QUOTED PASSAGE START

I woke up this morning so drained. It was finally Saturday, and I’d planned to sleep in. Not wake up before the sun. I lay in bed, trying to convince my brain to go back to sleep but it was having none of it, determined instead to go through the week that was. The ups, the downs, the moments I’d begged God for wisdom, the moments I’d smiled, the times I’d cried. The goals I’d wanted to reach, the things on my to do list I’d done and those I hadn’t, the reasons I’d let them go. 

It had been a full week. Nothing particularly out of the ordinary, but full. Taking kids to school and picking them up, doing groceries, planning meals, buying new school shorts and shoes for my ever-growing son, making meals and getting kids to eat them each day, washing, ironing, signing consent forms for excursions, writing, editing, planning, balancing time with others with needing to decompress, trying to figure out how sick a sick child was and whether they should go to school or stay home (and what would be better psychologically for them, since some things are so hard to catch up/miss out on at high school), being thrilled for a friend’s win but knowing that meant I didn’t, mothering, wife-ing, housekeeping, exercising, breathing, broken sleep… Nothing and everything.

QUOTED PASSAGE END
DATA RECORDS START

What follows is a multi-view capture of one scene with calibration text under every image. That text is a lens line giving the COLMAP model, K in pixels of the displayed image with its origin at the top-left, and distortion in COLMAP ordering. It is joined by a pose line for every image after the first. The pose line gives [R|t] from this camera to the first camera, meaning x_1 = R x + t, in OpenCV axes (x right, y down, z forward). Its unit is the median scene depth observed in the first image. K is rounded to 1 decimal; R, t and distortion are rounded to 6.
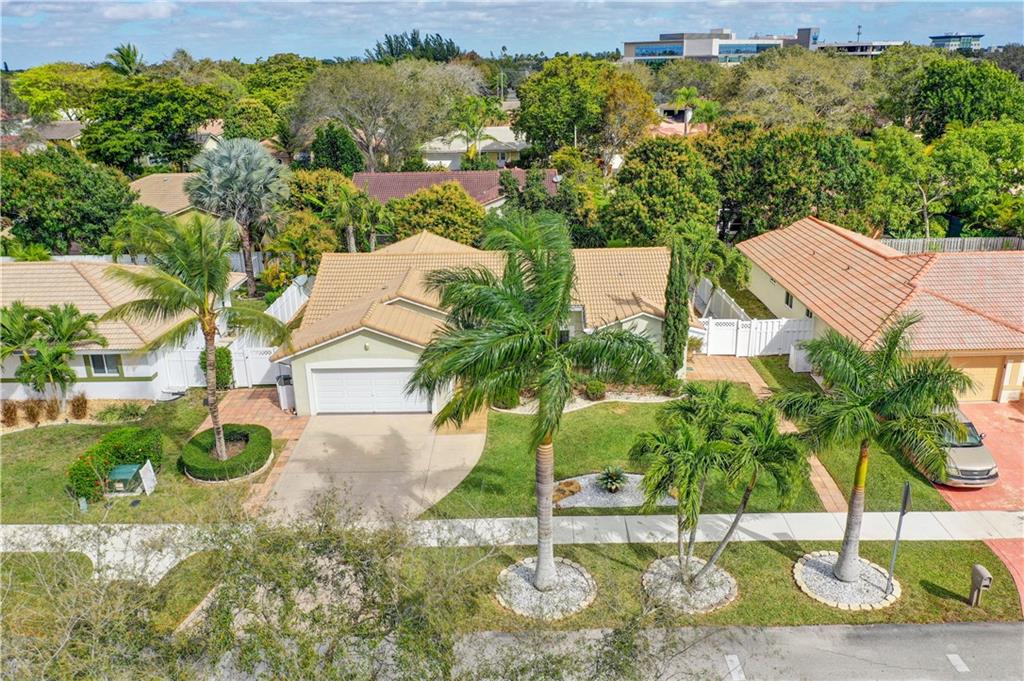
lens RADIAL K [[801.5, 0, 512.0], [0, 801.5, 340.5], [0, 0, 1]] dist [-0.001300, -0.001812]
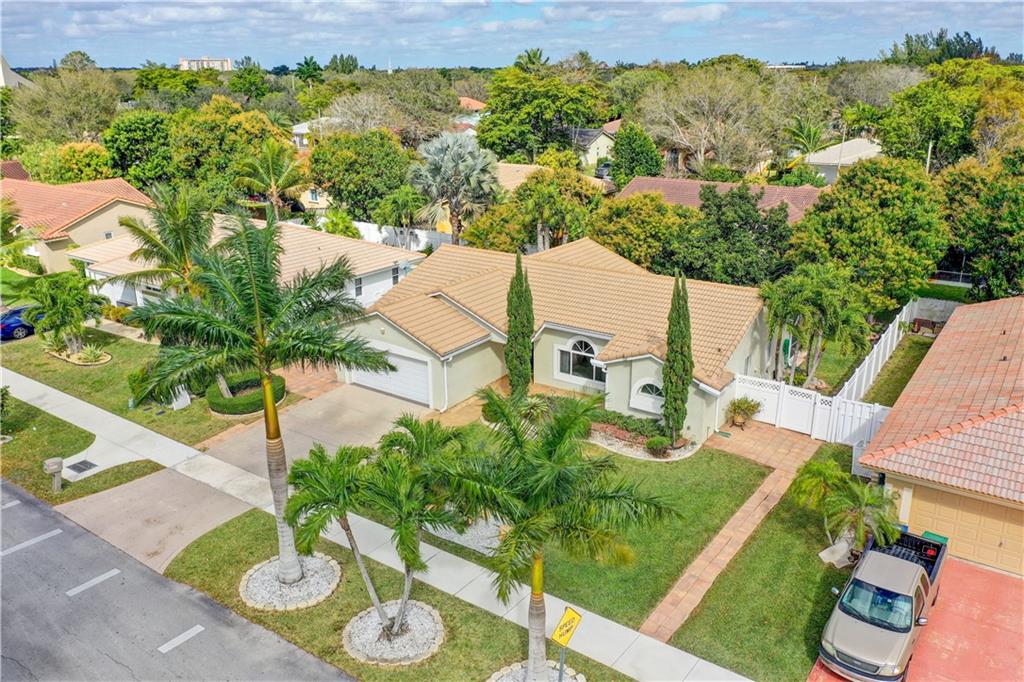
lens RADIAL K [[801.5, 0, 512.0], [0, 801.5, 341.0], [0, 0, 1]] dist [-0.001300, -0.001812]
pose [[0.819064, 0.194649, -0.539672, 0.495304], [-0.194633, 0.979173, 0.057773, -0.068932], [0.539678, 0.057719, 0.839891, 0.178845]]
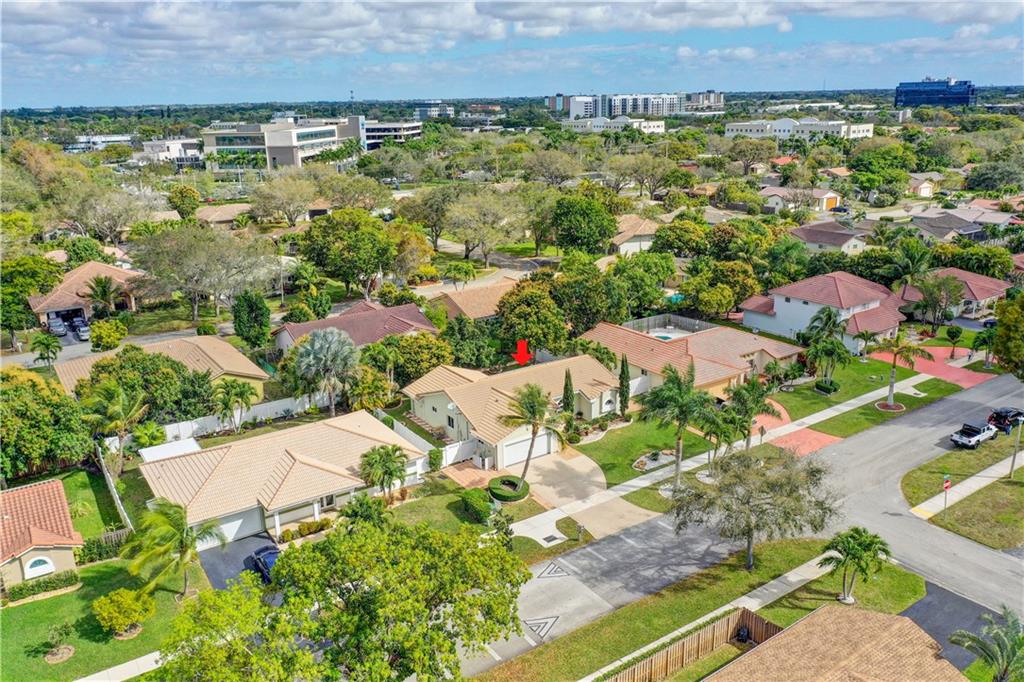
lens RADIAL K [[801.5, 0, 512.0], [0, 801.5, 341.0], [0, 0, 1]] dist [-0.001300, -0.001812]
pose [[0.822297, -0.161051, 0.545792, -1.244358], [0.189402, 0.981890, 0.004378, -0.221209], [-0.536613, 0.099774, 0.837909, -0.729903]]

DATA RECORDS END
DATA RECORDS START

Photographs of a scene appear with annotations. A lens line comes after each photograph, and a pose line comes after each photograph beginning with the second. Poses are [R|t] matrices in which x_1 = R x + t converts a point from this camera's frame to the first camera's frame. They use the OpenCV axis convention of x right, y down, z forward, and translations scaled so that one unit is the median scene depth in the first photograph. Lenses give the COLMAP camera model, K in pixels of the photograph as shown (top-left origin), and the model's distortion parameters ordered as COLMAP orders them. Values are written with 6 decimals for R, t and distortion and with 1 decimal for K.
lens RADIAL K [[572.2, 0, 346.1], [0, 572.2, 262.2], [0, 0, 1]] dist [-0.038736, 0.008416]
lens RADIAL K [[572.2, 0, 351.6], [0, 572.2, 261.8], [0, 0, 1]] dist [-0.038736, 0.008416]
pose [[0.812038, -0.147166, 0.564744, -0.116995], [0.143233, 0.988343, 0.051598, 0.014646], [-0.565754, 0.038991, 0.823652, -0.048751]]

DATA RECORDS END
DATA RECORDS START

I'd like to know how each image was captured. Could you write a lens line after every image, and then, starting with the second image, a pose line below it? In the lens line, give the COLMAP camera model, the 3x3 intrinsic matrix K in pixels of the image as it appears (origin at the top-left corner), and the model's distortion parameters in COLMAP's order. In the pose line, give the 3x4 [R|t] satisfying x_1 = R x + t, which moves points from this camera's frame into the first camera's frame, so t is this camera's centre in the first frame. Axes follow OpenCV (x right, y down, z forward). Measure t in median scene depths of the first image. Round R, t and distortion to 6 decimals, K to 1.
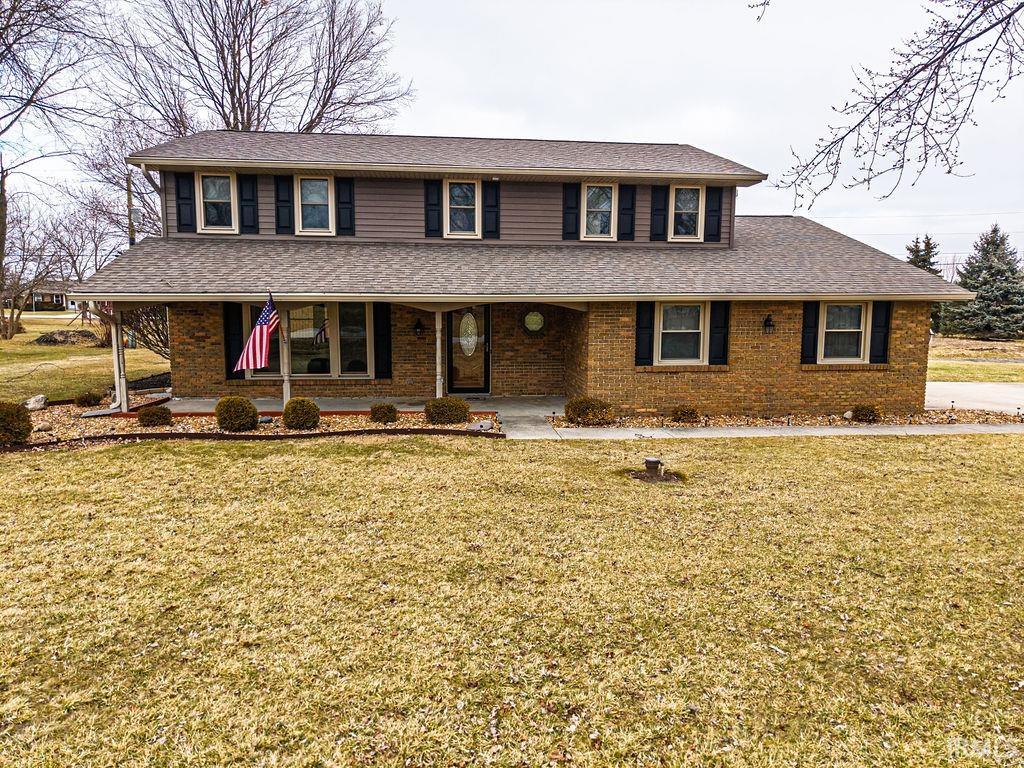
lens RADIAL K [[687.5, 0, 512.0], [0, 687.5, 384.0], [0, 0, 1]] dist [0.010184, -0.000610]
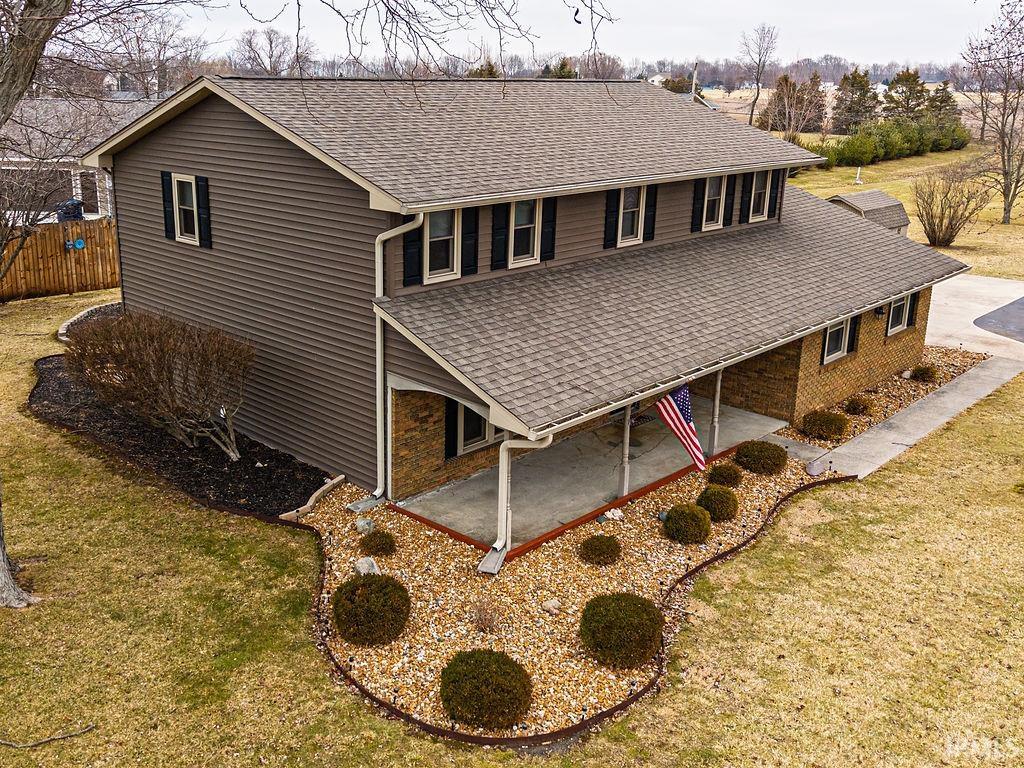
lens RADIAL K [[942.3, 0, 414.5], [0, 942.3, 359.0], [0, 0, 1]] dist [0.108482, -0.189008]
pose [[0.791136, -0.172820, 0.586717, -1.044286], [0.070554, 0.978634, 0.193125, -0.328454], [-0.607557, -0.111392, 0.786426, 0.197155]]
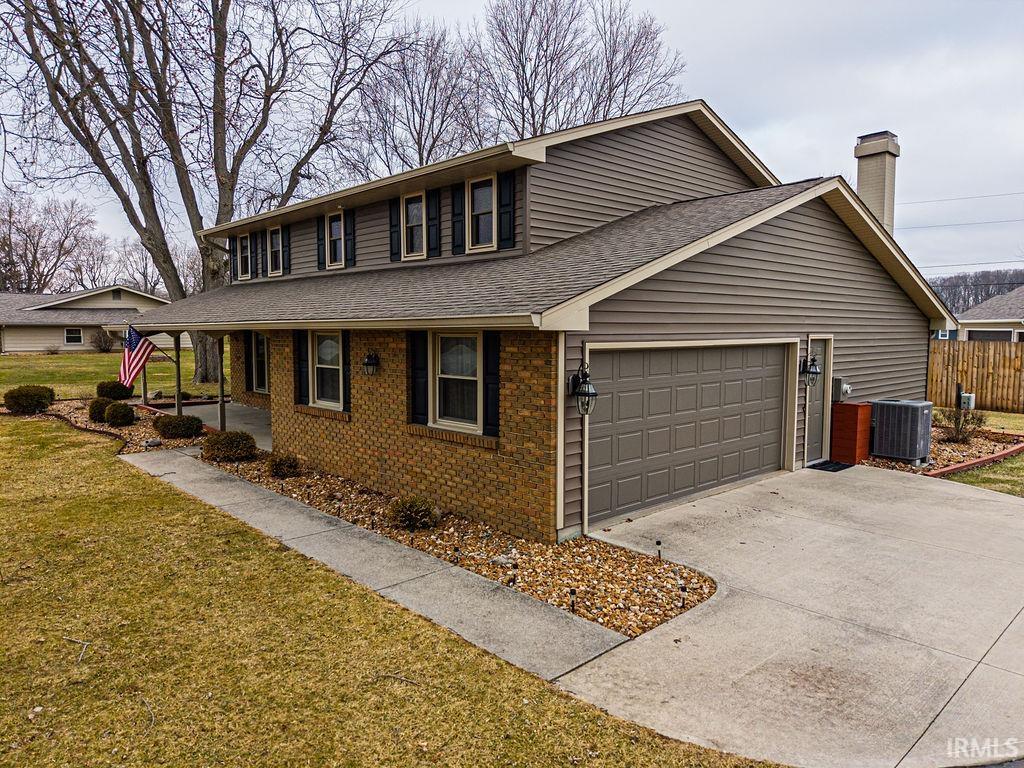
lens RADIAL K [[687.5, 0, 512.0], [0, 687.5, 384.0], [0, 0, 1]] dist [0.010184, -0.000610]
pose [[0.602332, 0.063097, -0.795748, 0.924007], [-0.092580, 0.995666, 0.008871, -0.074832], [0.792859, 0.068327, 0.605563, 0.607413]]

DATA RECORDS END

#### [WORK INSTRUCTION]
From the passage above about a full week, list every item named in the sentence that begins "The ups, the downs".

#### [OUTPUT OF THE EXERCISE]
- the ups
- the downs
- the moments I’d begged God for wisdom
- the moments I’d smiled
- the times I’d cried